- [Task]
Please reproduce word for word the lines starting at the one that contains "Interest & Sharia Income: median" and ending at the last line of the items, leaving the pictures out.

+++ Records to process +++

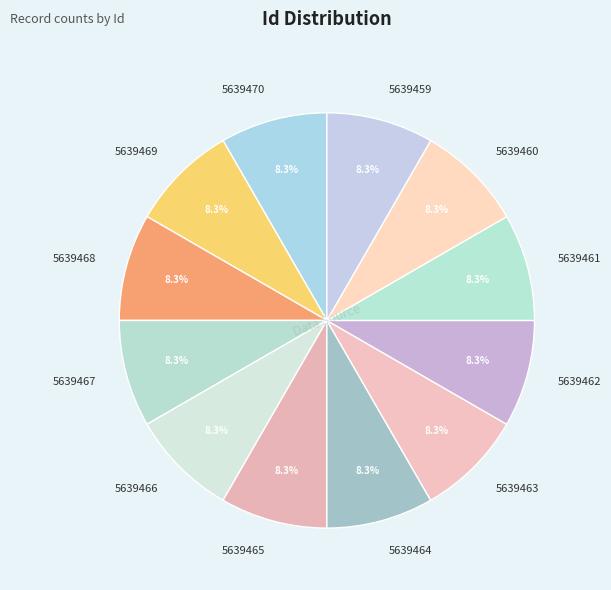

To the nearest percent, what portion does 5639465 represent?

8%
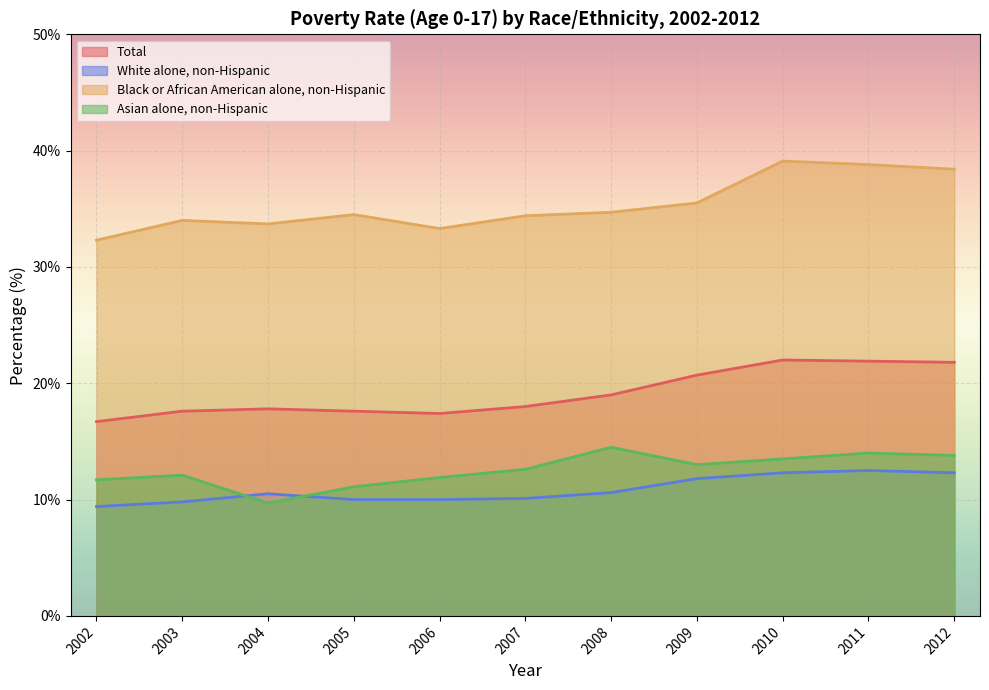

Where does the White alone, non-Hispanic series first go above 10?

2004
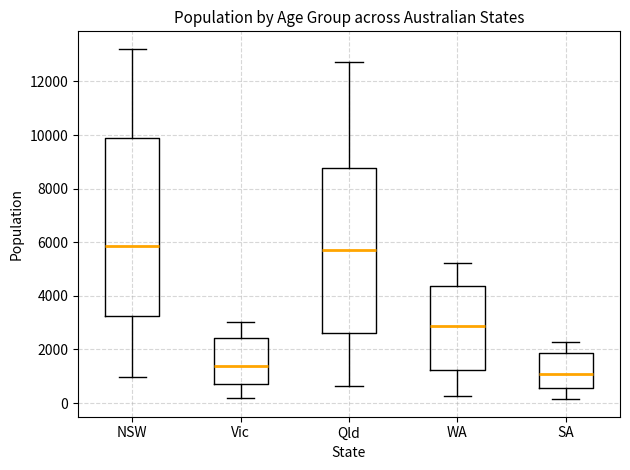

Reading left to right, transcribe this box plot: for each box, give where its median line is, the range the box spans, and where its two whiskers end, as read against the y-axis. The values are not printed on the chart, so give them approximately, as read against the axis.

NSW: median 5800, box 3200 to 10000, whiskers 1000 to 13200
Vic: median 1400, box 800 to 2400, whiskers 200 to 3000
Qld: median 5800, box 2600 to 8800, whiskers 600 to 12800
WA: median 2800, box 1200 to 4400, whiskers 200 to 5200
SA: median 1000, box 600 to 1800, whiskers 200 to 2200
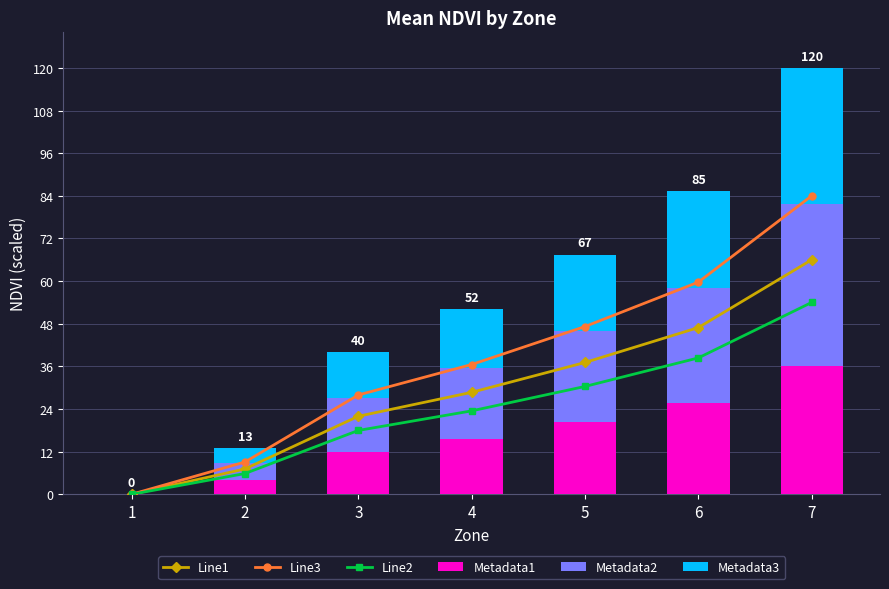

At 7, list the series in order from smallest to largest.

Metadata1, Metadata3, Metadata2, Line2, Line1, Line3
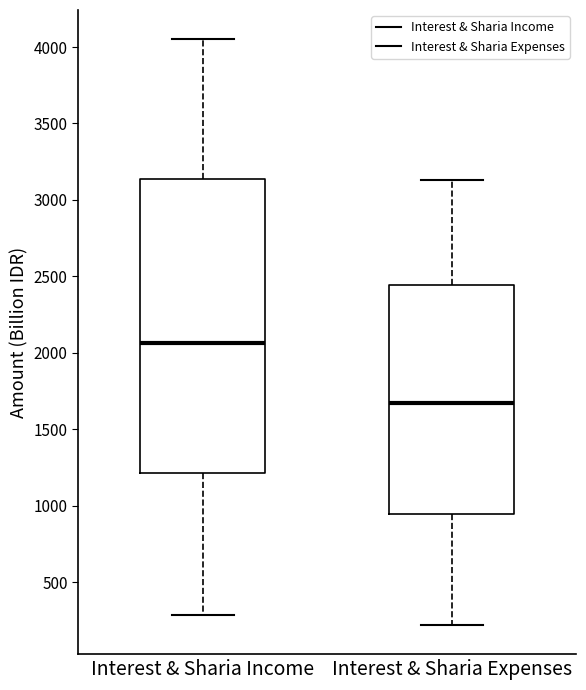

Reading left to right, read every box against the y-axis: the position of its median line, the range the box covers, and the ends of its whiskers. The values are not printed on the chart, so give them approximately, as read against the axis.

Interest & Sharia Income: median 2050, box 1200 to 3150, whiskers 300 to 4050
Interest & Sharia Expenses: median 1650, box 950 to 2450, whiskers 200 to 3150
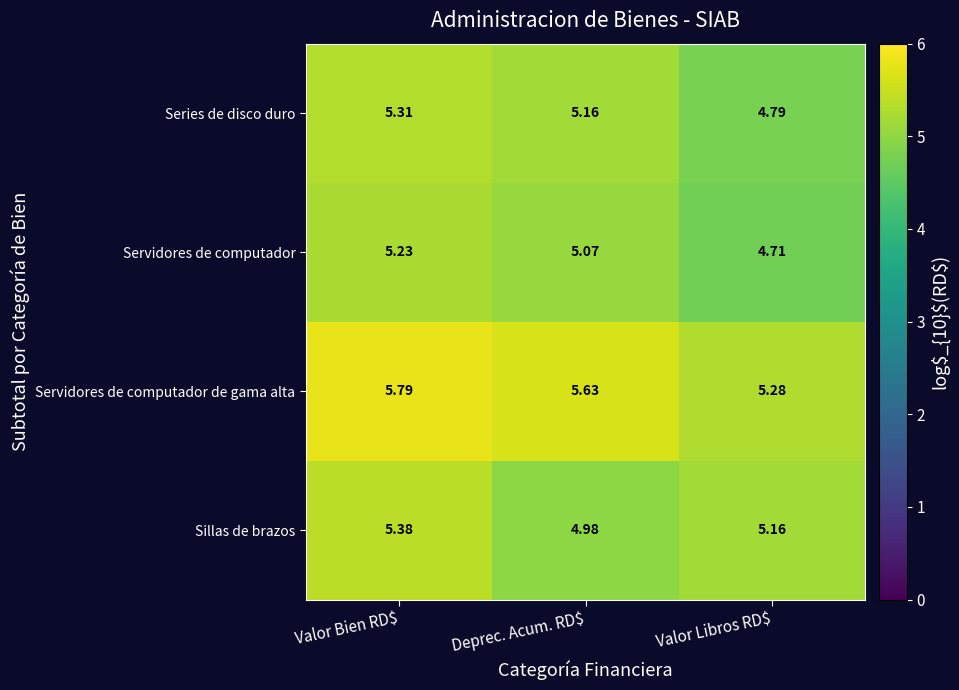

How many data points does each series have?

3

+++

- [Response to this exercise]
Interest & Sharia Income: median 2050, box 1200 to 3150, whiskers 300 to 4050
Interest & Sharia Expenses: median 1650, box 950 to 2450, whiskers 200 to 3150

How many data points does each series have?

3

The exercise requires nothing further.